Langkah penting berikutnya terjadi lebih dari dua puluh tahun kemudian, tepatnya pada 5 Agustus 2019. HE Mr Djuyoto Suntani, yang saat itu menjabat sebagai Presiden Dunia Komite Perdamaian Dunia yang mewakili 202 negara, secara resmi menetapkan Kawasan Gunung Arjuna sebagai Induk Peradaban Dunia. Penetapan ini menjadi tonggak sejarah yang mengangkat nama kawasan ini ke tingkat internasional, menegaskan bahwa keberadaannya memiliki arti penting bagi peradaban manusia secara luas.
Tidak berhenti di situ, pada 14 November 2019, penetapan tersebut diserahkan secara langsung kepada Sangheyang Hamim. Penyerahan ini menandai kelanjutan tanggung jawab yang telah dimulai sejak tahun 1996, sekaligus mengukuhkan perannya sebagai tokoh yang memegang amanah untuk menjaga, mengembangkan, dan mempromosikan kawasan ini kepada masyarakat luas, baik di dalam maupun luar negeri.

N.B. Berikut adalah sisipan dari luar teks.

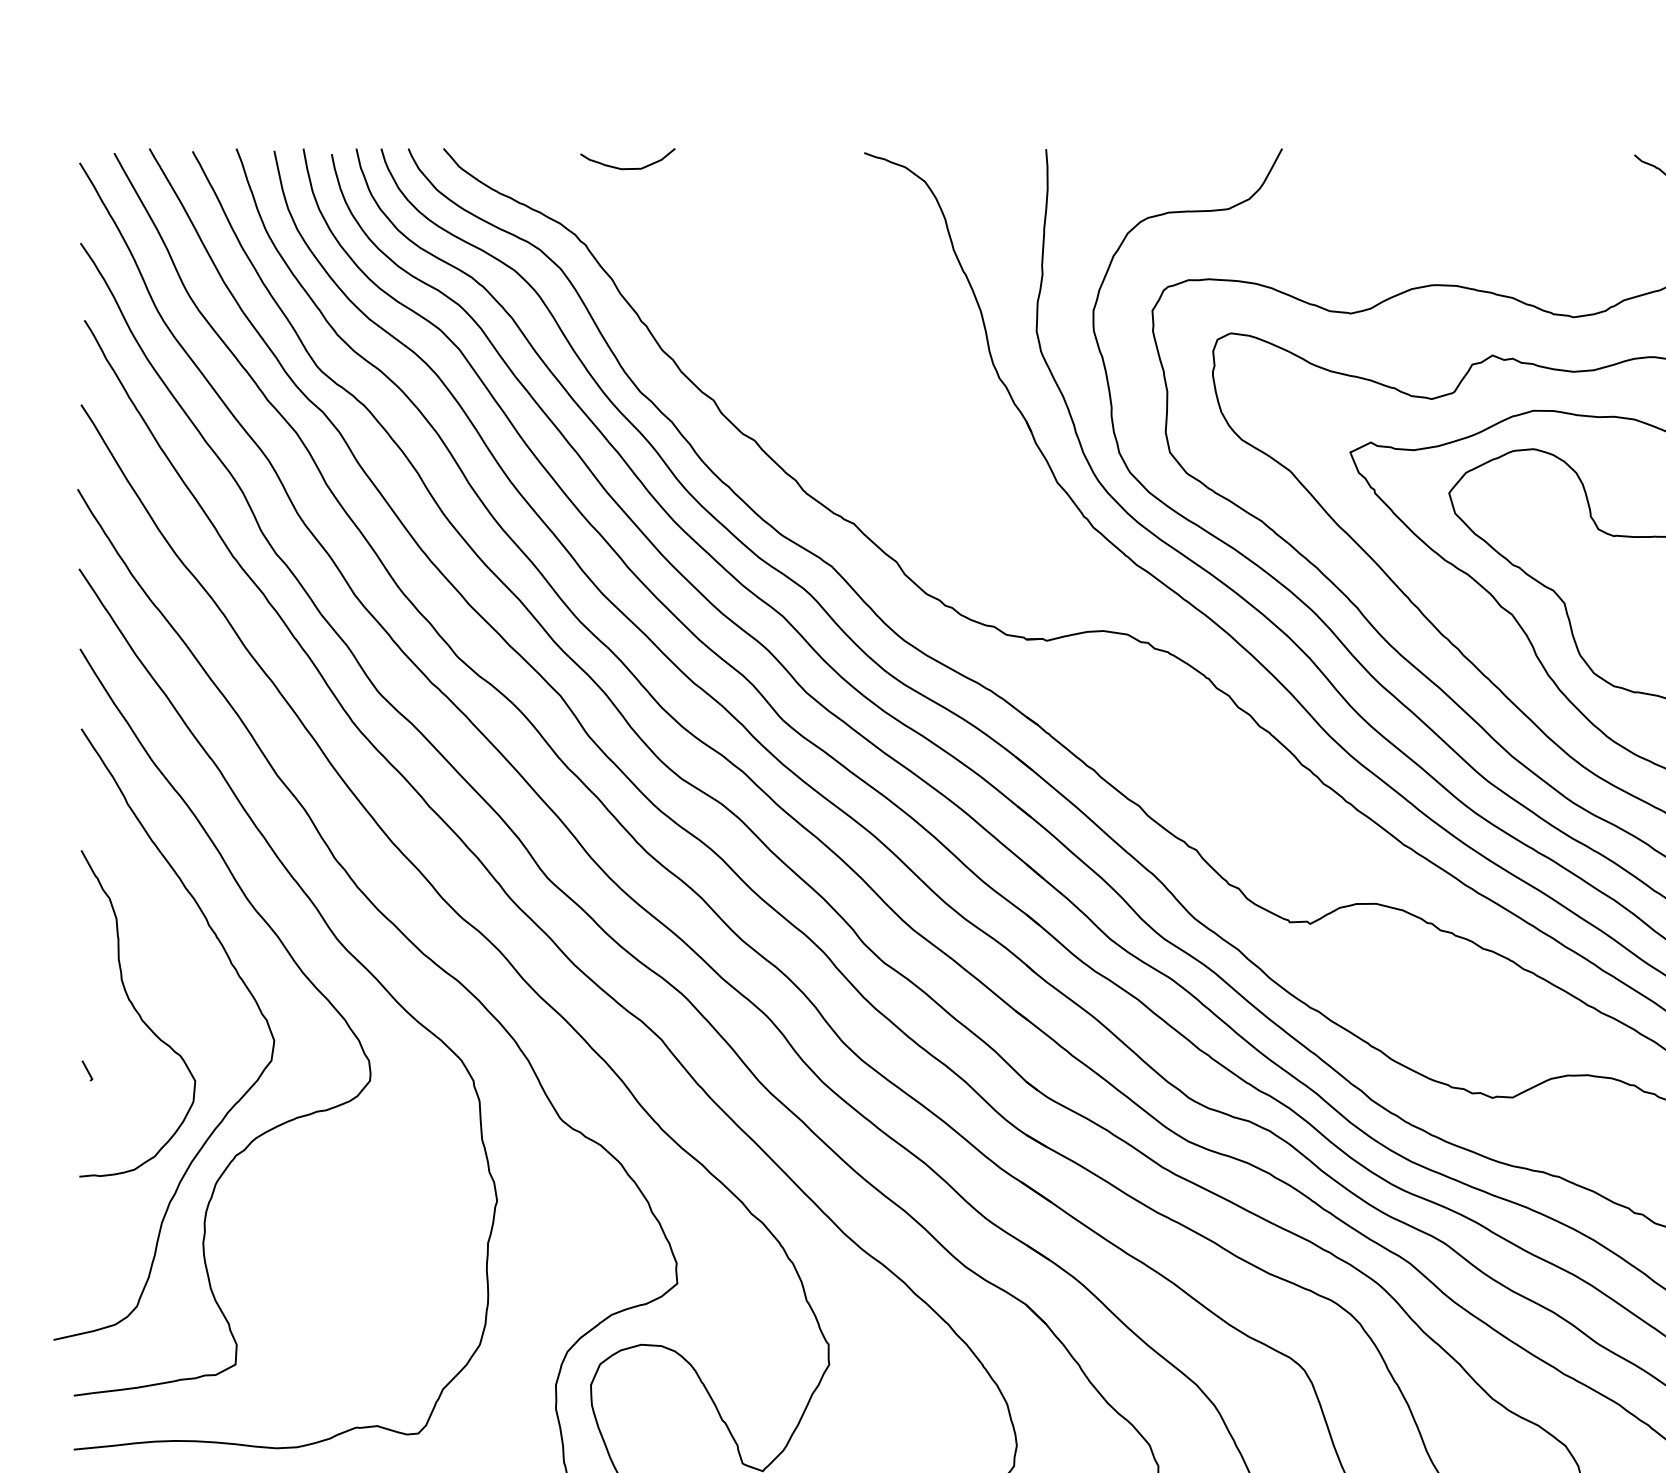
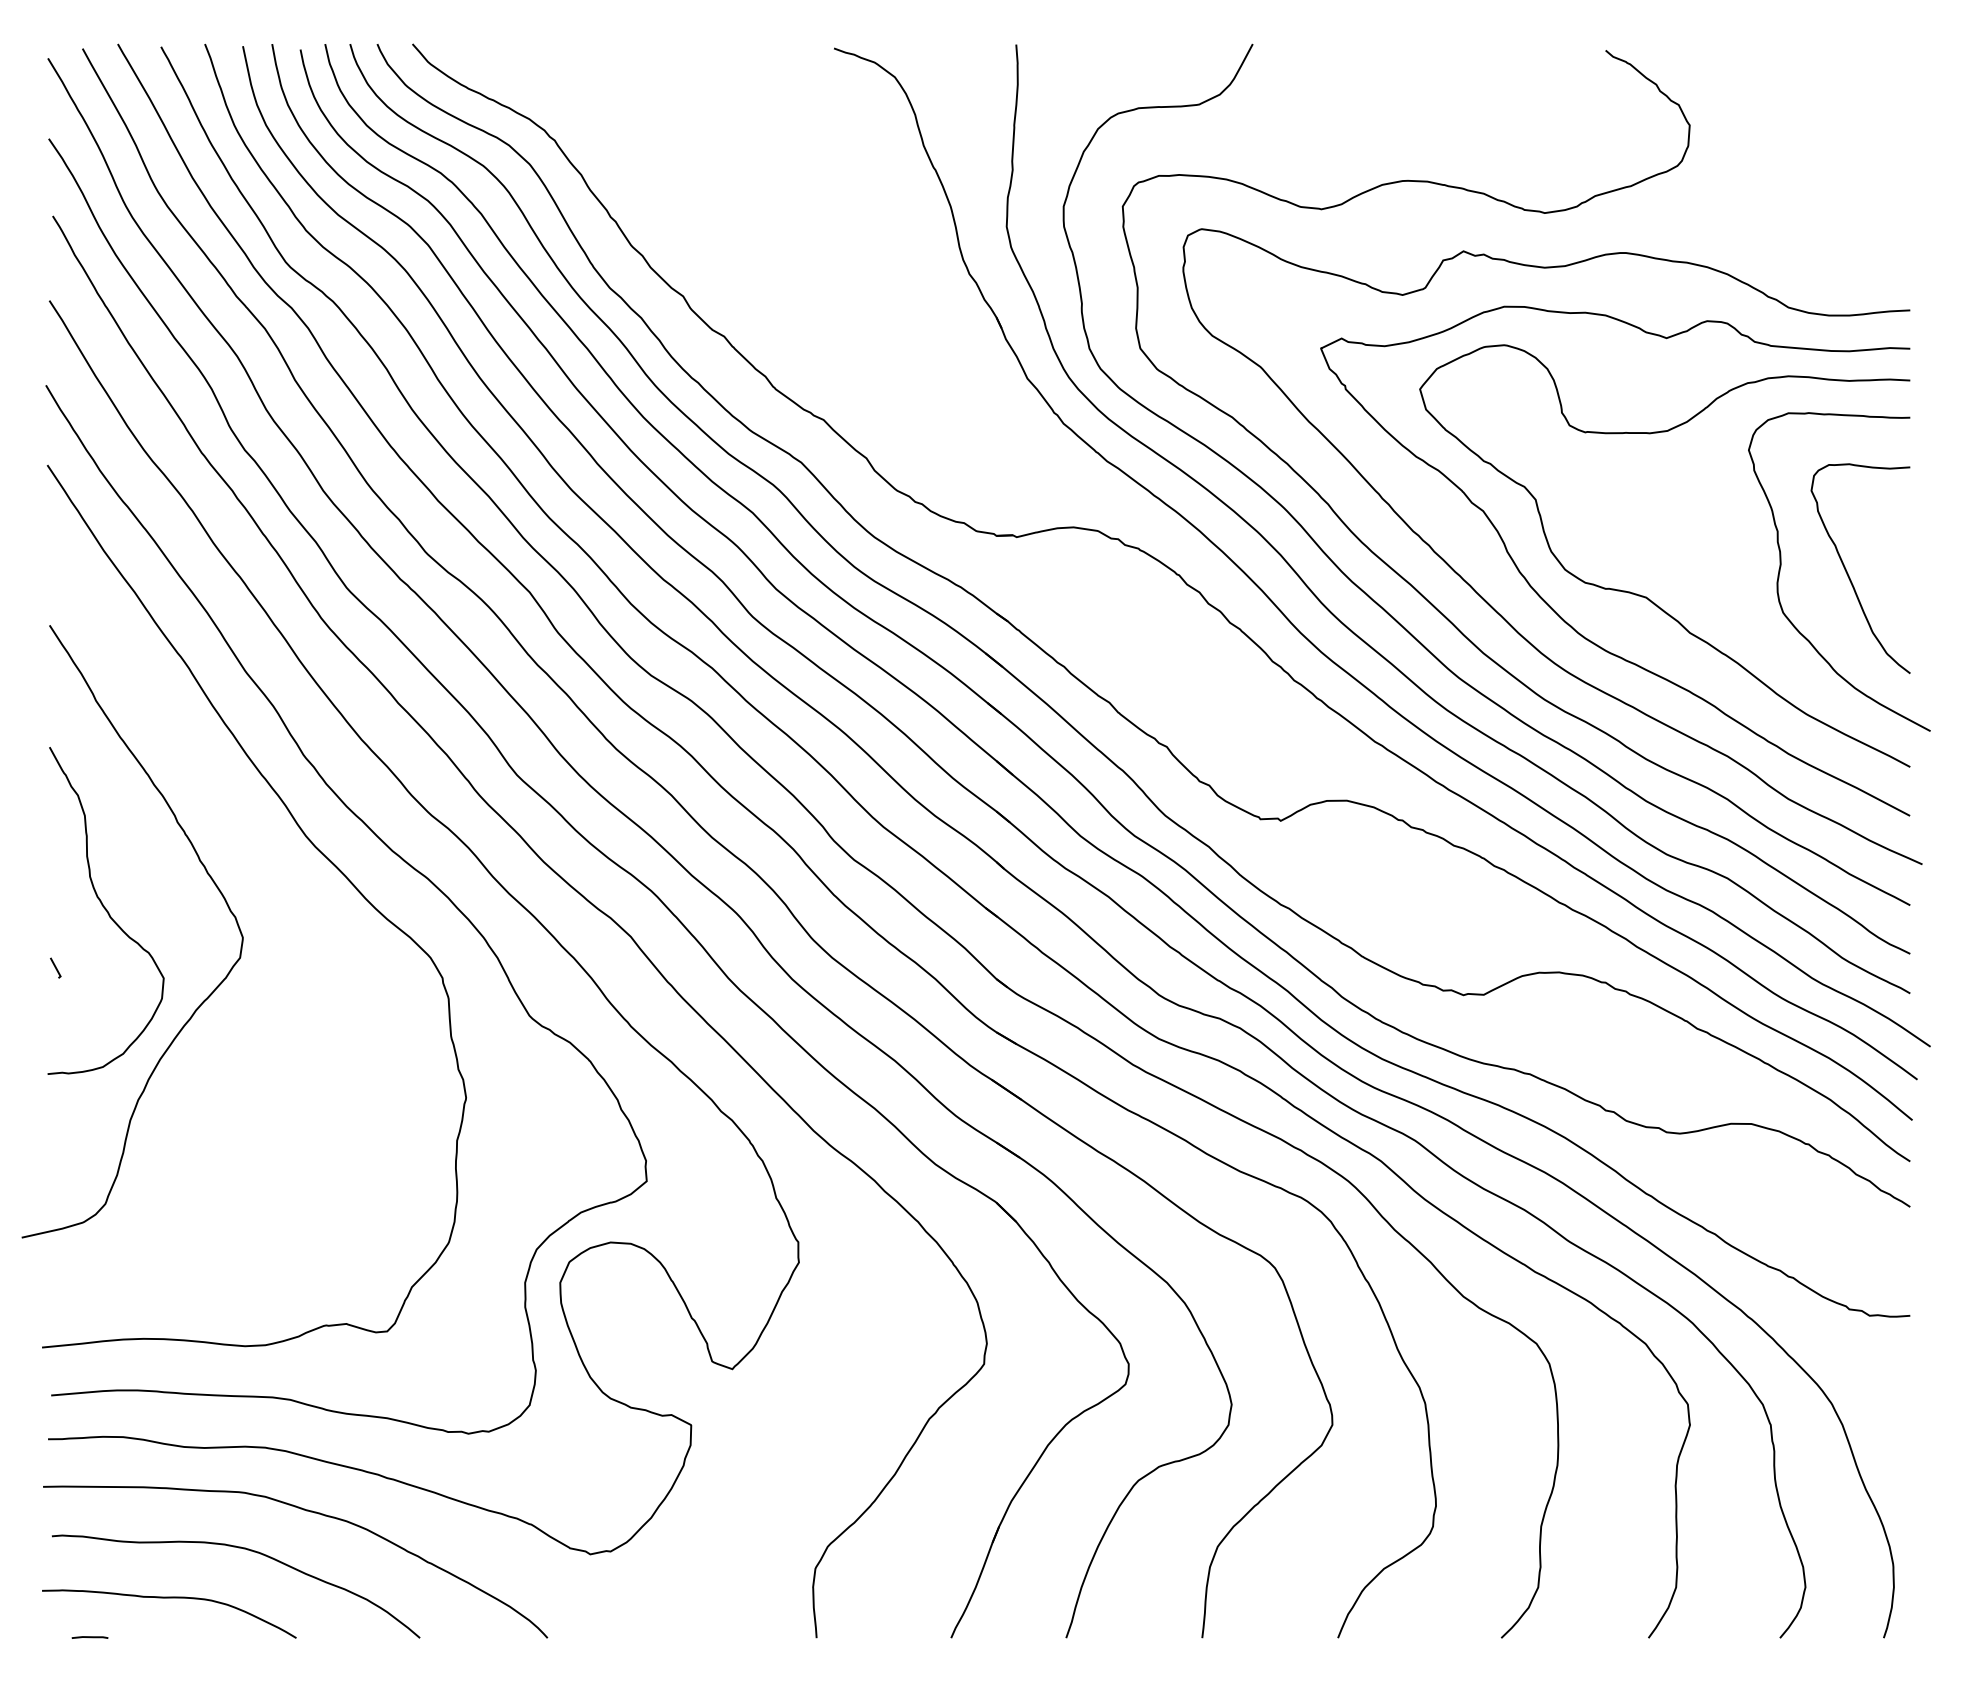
curve: (627, 168) -> (596, 63), removed
curve: (296, 966) -> (265, 863), removed

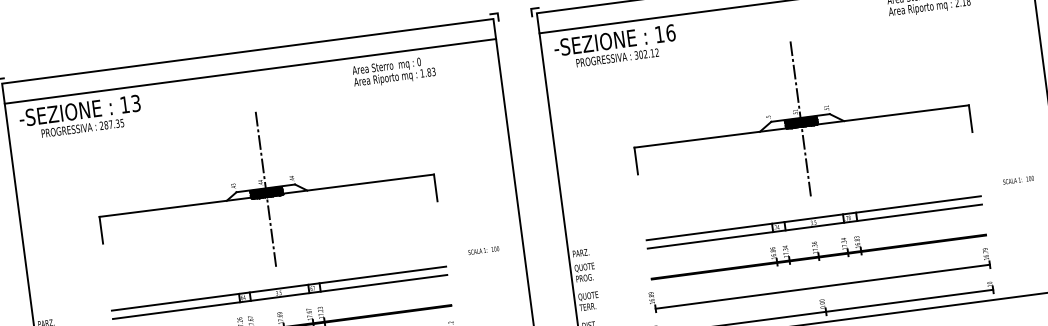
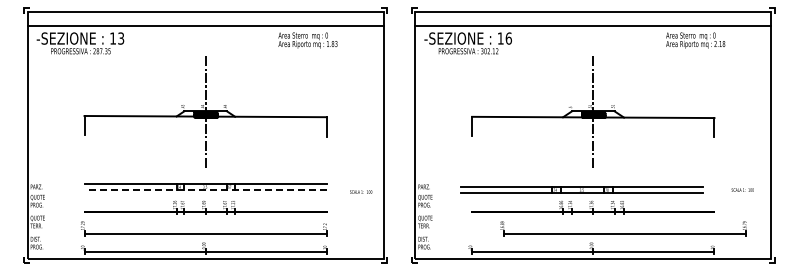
text: (1018, 179) -> (742, 189), moved
part: (813, 221) -> (581, 189), moved
text: (484, 249) -> (361, 191), moved
part: (819, 280) -> (623, 228), moved
line: (279, 297) -> (205, 190), solid -> dashed

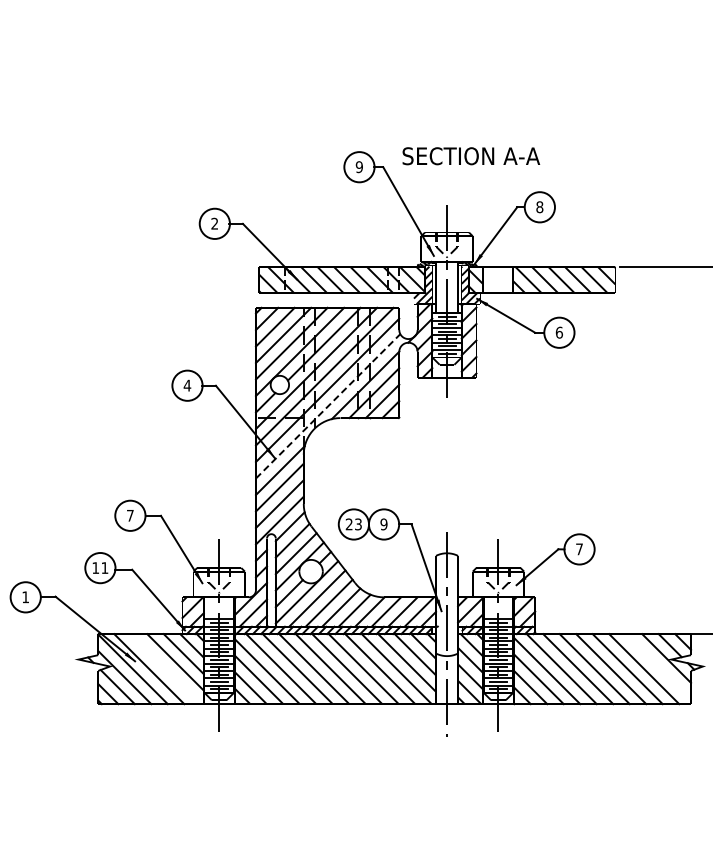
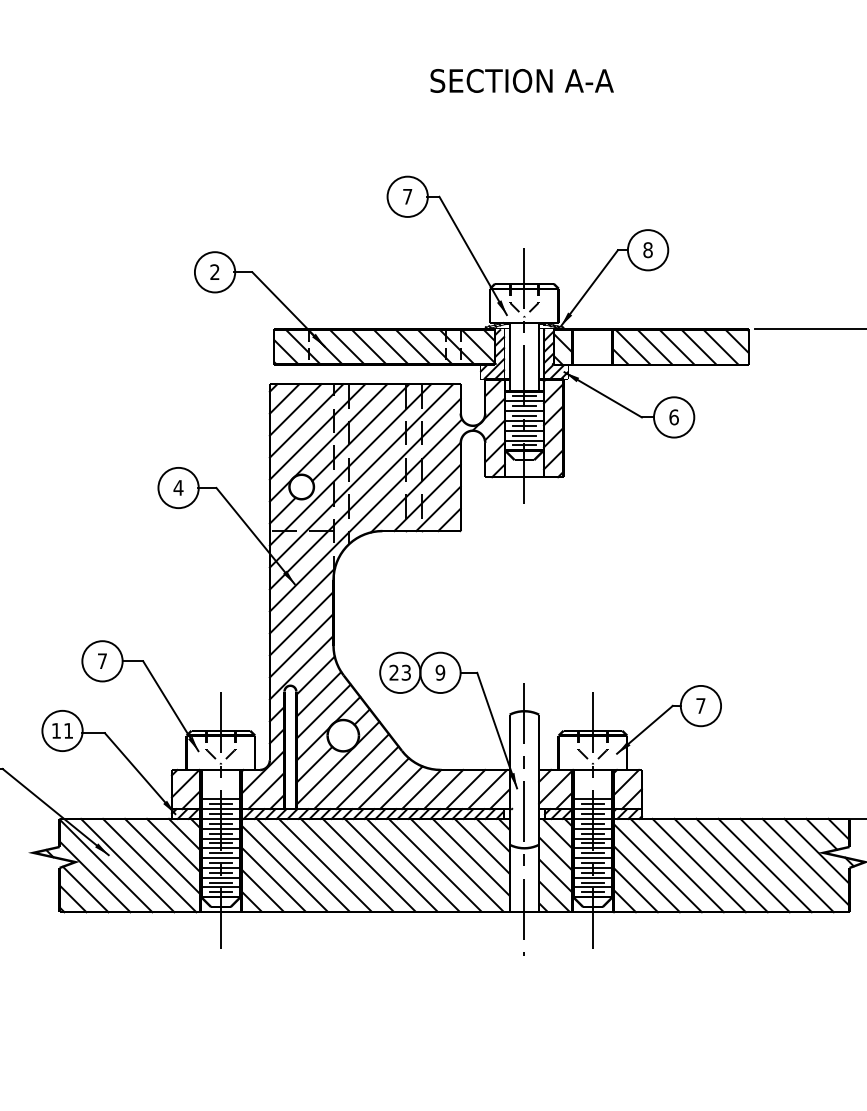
text: (471, 156) -> (522, 81), moved
text: (358, 167) -> (406, 197), 9 -> 7
line: (328, 405) -> (366, 514), dashed -> solid
line: (658, 666) -> (806, 862), added
line: (165, 669) -> (149, 866), added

Berdasarkan dasar-dasar sejarah dan pengakuan tersebut, kemudian dikembangkanlah konsep Wisata Dunia Muteri Kawasan Gunung Arjuna Induk Peradaban Dunia. Konsep ini tidak hanya menonjolkan keindahan alam Gunung Arjuna yang menakjubkan, tetapi juga menggabungkan nilai sejarah, budaya, spiritual, serta warisan leluhur yang terkandung di dalamnya.
Kawasan ini diharapkan menjadi tujuan wisata yang unik, di mana pengunjung tidak hanya menikmati keindahan alam, tetapi juga memahami dan merasakan kekayaan makna serta sejarah yang menjadikannya sebagai pusat peradaban dunia yang dihormati.
Hingga kini, upaya pengembangan dan promosi kawasan ini terus dilakukan, dengan harapan agar warisan berharga ini tetap terjaga, dikenal, dan dapat dinikmati oleh generasi sekarang maupun yang akan datang, serta menjadi bukti nyata bahwa Nusantara memiliki tempat yang istimewa dalam peta peradaban dunia.